Supplied passage:
━━━━━━━━━━━━━━━━

Category Investments

Japan remains compelling investment despite recession

28 November 2014 Old Mutual

By reducing investment exposure to Japan based purely on two quarters of negative GDP growth, investors stand to lose far more in missed long-term opportunities than they may gain by reducing their short-term risk exposure. This is according to Urvesh Desai, Portfolio Manager and Strategist for Old Mutual Investment Group’s MacroSolutions boutique, who says that any sound investment approach must recognise GDP as just one of a multitude of factors that will drive markets and prices in the long term.

Japan’s recent and unexpected economic decline into what is technically a recession, took most investors somewhat by surprise and prompted many to keep their focus on global destinations that are demonstrating more obvious positive growth outlooks, most notably the USA. 

“We place a greater emphasis on macro-economic data for our asset allocation process than does the typical stock picking investment approach,” Desai explains. 

“With a macro overview in mind, we consider key investment and market themes, built around significant and lasting changes in the economic, corporate and social environment. We believe these will drive prices over extended periods, and they therefore guide our investment decisions.”

━━━━━━━━━━━━━━━━

Problems and tasks:
(1) Can you reproduce the Japan investment article from "Japan remains compelling" up to and including "the long term.", swapping "recession" for "downturn"?
(2) According to the Japan investment article, changes in which three kinds of environment form the basis of the key investment and market themes?
(3) Go on with the article on investing in Japan from where it stops.
The data items aren't needed for anything here.

Data items:
━━━━━━━━━━━━━━━━

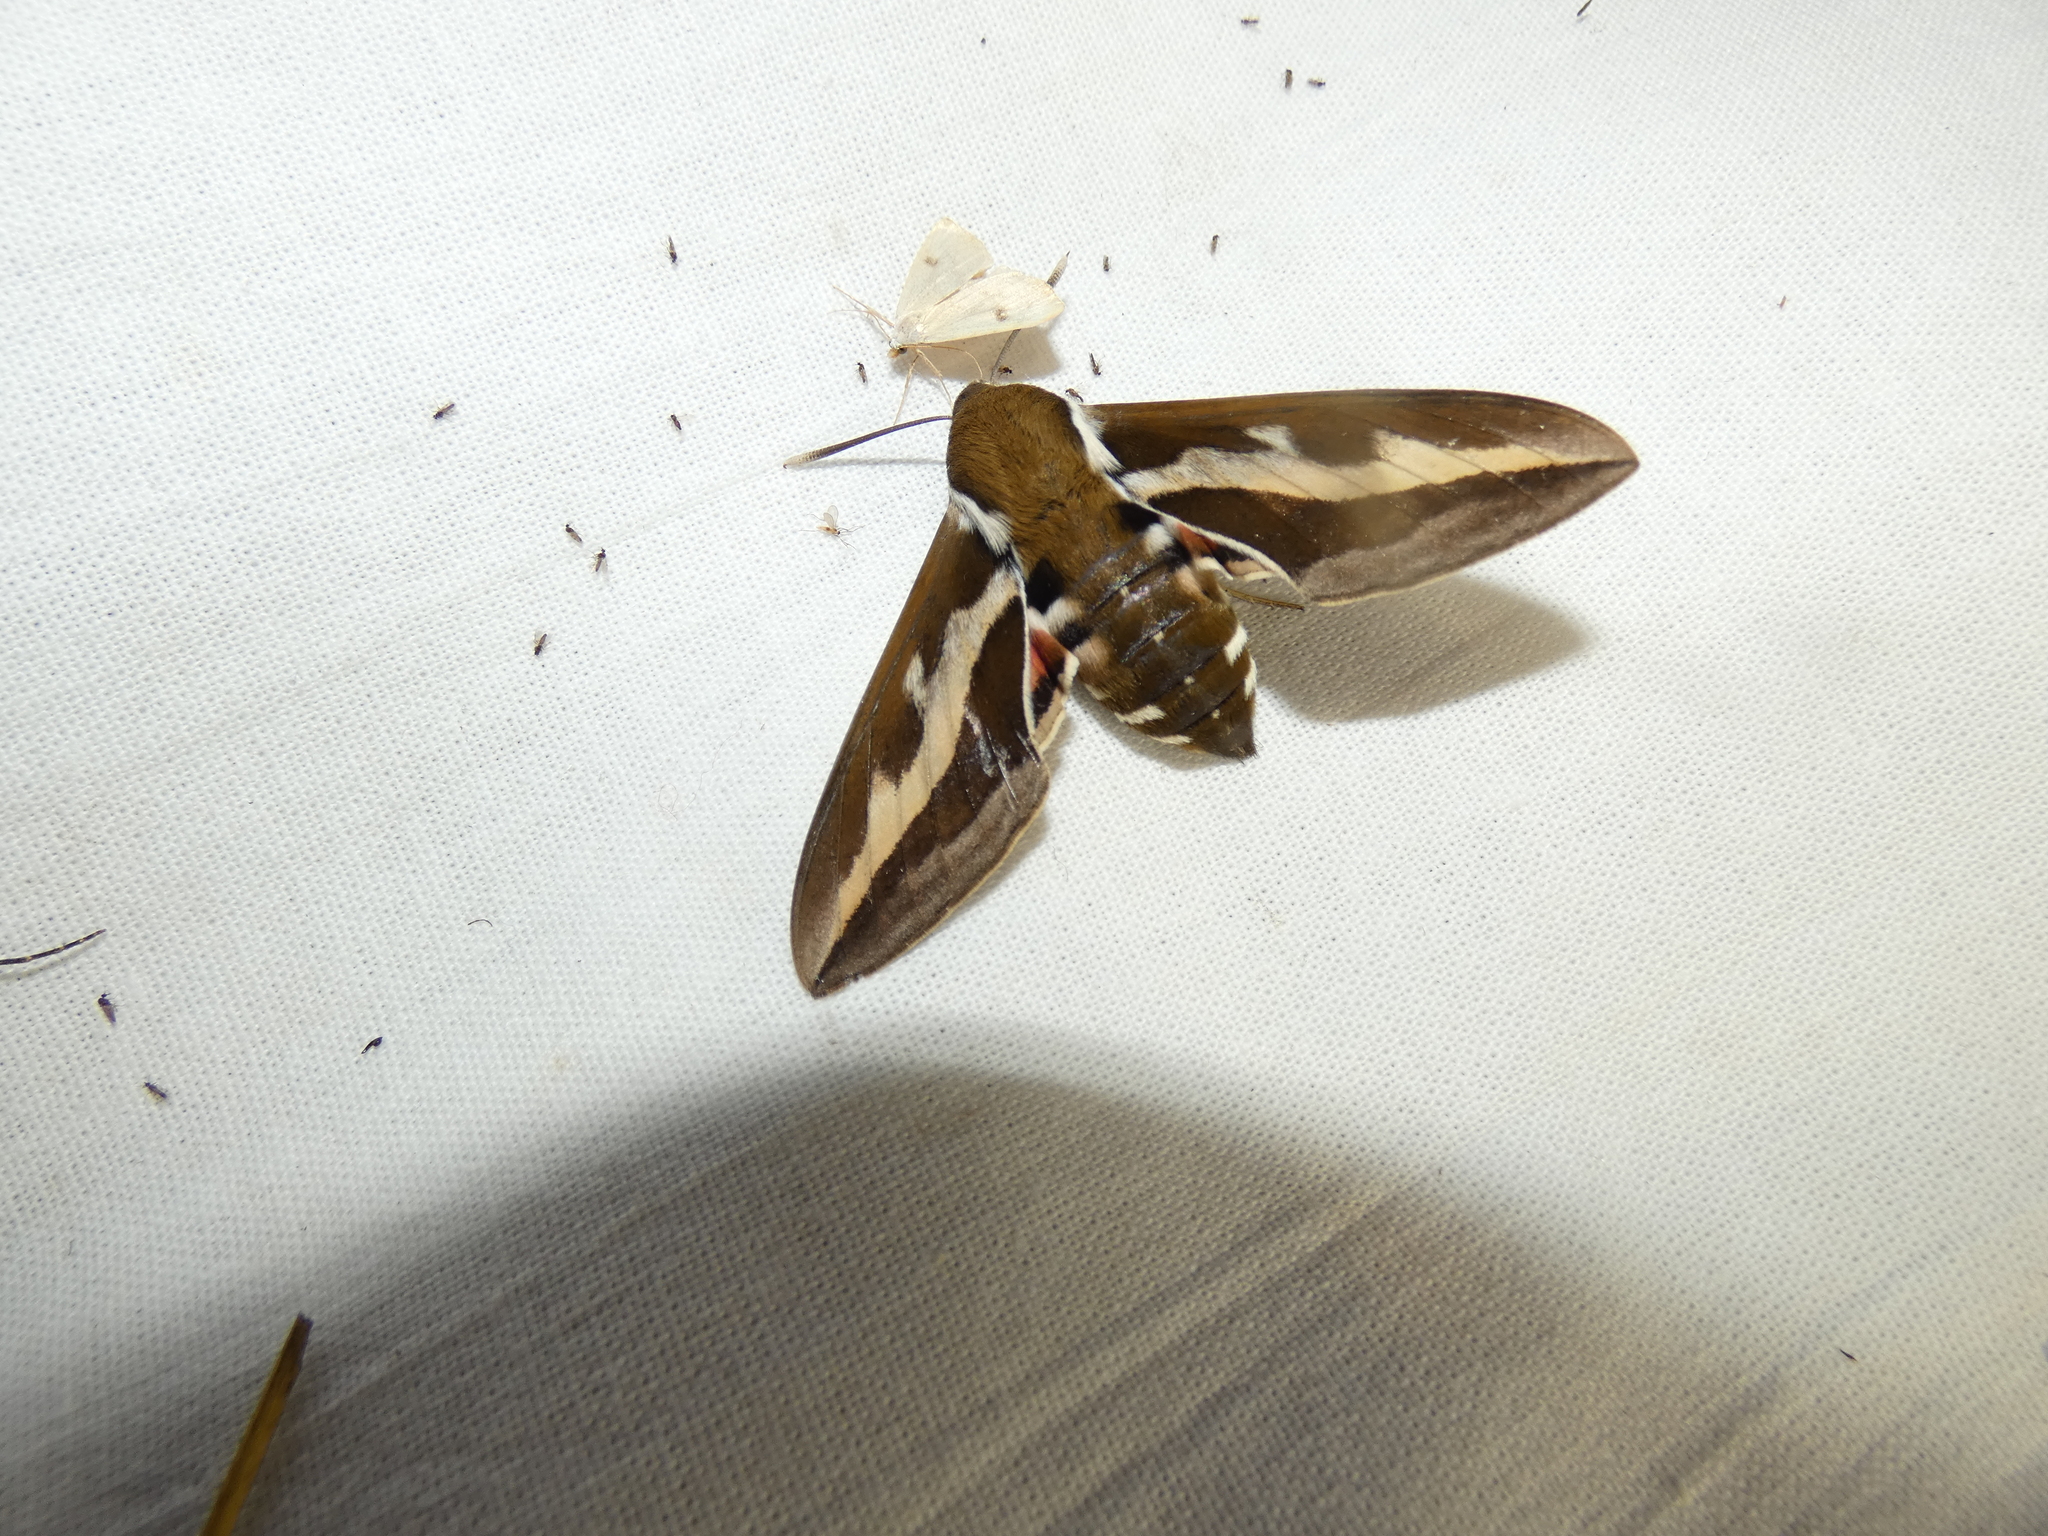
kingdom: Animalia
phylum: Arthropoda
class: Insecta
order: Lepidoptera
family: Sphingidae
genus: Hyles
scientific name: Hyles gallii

━━━━━━━━━━━━━━━━

Answers for the exercise:
(1)
Japan remains compelling investment despite downturn

28 November 2014 Old Mutual

By reducing investment exposure to Japan based purely on two quarters of negative GDP growth, investors stand to lose far more in missed long-term opportunities than they may gain by reducing their short-term risk exposure. This is according to Urvesh Desai, Portfolio Manager and Strategist for Old Mutual Investment Group’s MacroSolutions boutique, who says that any sound investment approach must recognise GDP as just one of a multitude of factors that will drive markets and prices in the long term.

(2) Economic, corporate and social.

(3)
Desai believes that, when viewed against the MacroSolutions’ theme and price-based investment philosophy, the current environment and relative valuation levels for Japanese equity make for “a compelling picture that has not been seen for some time, and has spurred us to increase our current overweight position”. 

Unpacking this positive take on the Japanese markets, he highlights a number of other economic factors that lend further lustre to many Japanese stocks. 

One of these key thematic components is inflation and monetary policy (as the two are linked). Desai emphasises that while the surge in Japanese inflation, compared to the still below target figures in the US may seem to support investment exit from the former, one should not lose sight of the fact that Japanese inflation is not a symptom of economic problems, but rather a consequence of deliberate monetary policy in that country. Monetary policy is a key theme that needs to be considered by investors when comparing the investment prospects of both nations. Both Japan and the US have near zero interest rate policies, and have moved on to quantitative easing (QE). 

“While America has completed its tapering of QE and is now not easing further, Japan is accelerating its program which, relative to the size of its economy, is the largest QE stimulus in the world.” 

Against this policy backdrop, Desai points to a careful analysis of company earnings and profits in both regions as the most important consideration for equity investors weighing up their options. Japan’s stimulus package has caused its currency to weaken which is good for exports. A key distinction between GPD and the equity market for Japan is that exports make up less than a fifth of Japan’s GDP. However, export-related sectors make up twice as much of the equity market. So the equity market will likely benefit more from the weak currency than the economy as a whole. 

“While earnings in the US may have been growing strongly recently, return on equity has actually been trending lower since the middle of 2012,” he says, “whereas, in contrast, Japan has been experiencing positive return on equity trends, bolstered by steady improvements in margins thanks to an increasingly competitive currency.”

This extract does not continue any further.